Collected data

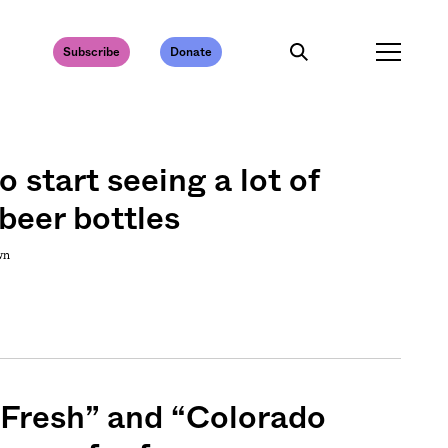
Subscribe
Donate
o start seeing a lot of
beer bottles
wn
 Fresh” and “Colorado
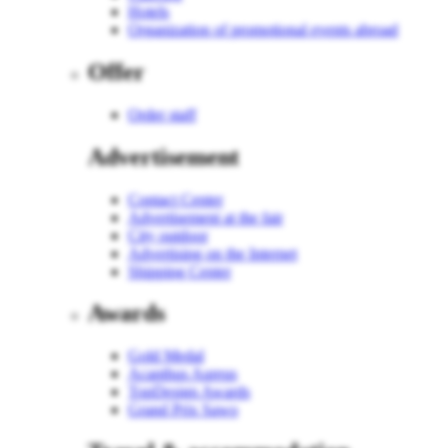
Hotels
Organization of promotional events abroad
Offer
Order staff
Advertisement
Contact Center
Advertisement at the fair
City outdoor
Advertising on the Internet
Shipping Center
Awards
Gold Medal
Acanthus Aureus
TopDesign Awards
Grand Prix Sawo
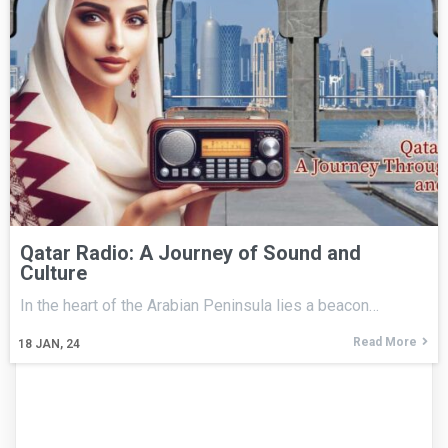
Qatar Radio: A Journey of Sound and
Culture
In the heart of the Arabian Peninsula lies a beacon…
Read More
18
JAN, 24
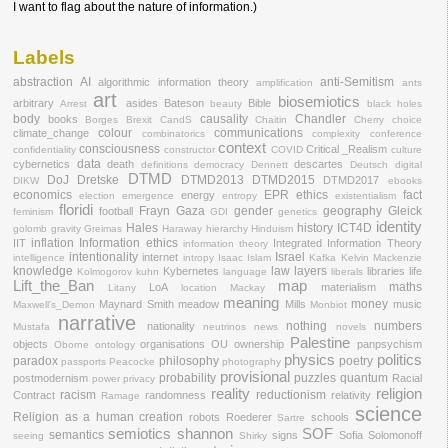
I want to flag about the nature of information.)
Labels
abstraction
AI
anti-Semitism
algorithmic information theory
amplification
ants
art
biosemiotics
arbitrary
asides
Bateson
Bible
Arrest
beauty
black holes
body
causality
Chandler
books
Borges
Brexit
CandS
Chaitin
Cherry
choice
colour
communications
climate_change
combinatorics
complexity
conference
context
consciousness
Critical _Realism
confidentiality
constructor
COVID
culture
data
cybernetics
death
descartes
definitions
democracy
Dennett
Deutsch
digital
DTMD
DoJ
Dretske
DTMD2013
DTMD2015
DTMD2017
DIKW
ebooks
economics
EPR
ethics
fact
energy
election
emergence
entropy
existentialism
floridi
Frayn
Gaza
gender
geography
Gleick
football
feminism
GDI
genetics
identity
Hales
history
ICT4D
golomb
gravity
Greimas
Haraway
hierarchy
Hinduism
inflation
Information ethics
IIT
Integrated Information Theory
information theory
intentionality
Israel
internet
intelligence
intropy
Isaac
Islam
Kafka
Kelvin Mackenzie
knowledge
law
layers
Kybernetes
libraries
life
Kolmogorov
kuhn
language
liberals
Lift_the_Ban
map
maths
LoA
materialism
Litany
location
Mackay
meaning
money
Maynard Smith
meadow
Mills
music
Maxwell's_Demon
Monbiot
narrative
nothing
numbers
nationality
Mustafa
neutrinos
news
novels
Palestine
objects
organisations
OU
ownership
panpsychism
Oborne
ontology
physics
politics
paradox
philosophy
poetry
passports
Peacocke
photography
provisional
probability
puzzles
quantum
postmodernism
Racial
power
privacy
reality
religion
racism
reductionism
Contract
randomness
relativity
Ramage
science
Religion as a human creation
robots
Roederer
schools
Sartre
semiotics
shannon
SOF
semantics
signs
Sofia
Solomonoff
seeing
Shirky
==
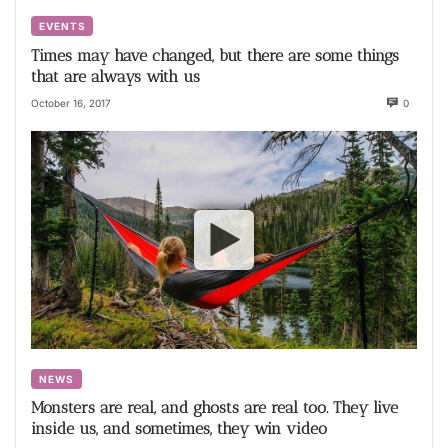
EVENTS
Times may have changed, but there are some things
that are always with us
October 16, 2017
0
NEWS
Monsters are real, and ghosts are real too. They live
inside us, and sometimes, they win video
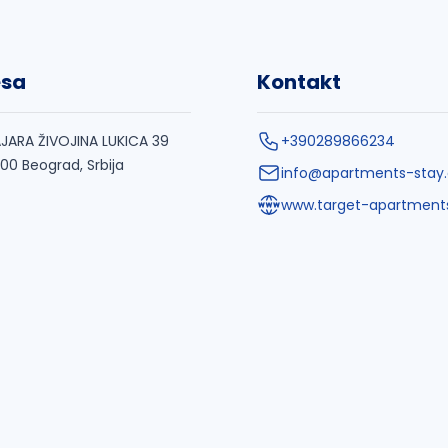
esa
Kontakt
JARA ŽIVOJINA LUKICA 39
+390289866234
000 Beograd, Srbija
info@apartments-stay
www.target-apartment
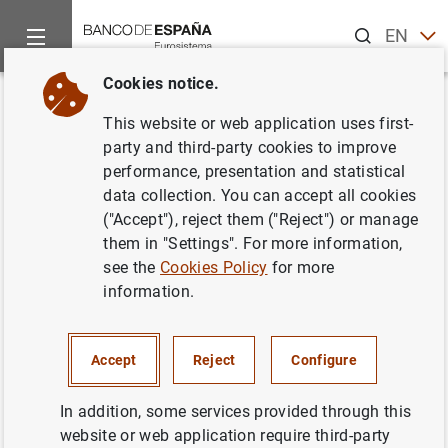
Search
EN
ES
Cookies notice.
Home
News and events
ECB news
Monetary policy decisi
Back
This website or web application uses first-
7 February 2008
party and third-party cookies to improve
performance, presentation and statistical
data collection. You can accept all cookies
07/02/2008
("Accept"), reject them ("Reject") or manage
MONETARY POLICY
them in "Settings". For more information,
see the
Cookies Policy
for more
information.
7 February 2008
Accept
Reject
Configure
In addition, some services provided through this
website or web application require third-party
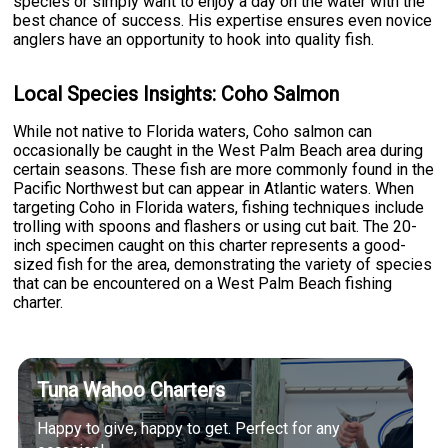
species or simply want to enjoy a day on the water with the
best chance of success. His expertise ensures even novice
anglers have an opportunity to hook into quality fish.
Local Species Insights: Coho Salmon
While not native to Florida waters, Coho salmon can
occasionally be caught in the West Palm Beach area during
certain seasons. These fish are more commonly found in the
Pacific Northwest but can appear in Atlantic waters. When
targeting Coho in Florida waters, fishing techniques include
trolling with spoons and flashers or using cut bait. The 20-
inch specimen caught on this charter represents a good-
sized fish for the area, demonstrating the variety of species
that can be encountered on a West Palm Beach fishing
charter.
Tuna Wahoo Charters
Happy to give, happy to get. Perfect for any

Exercise brief
Each line above that has the word "Reject" must be copied.

Expected answer
("Accept"), reject them ("Reject") or manage
Reject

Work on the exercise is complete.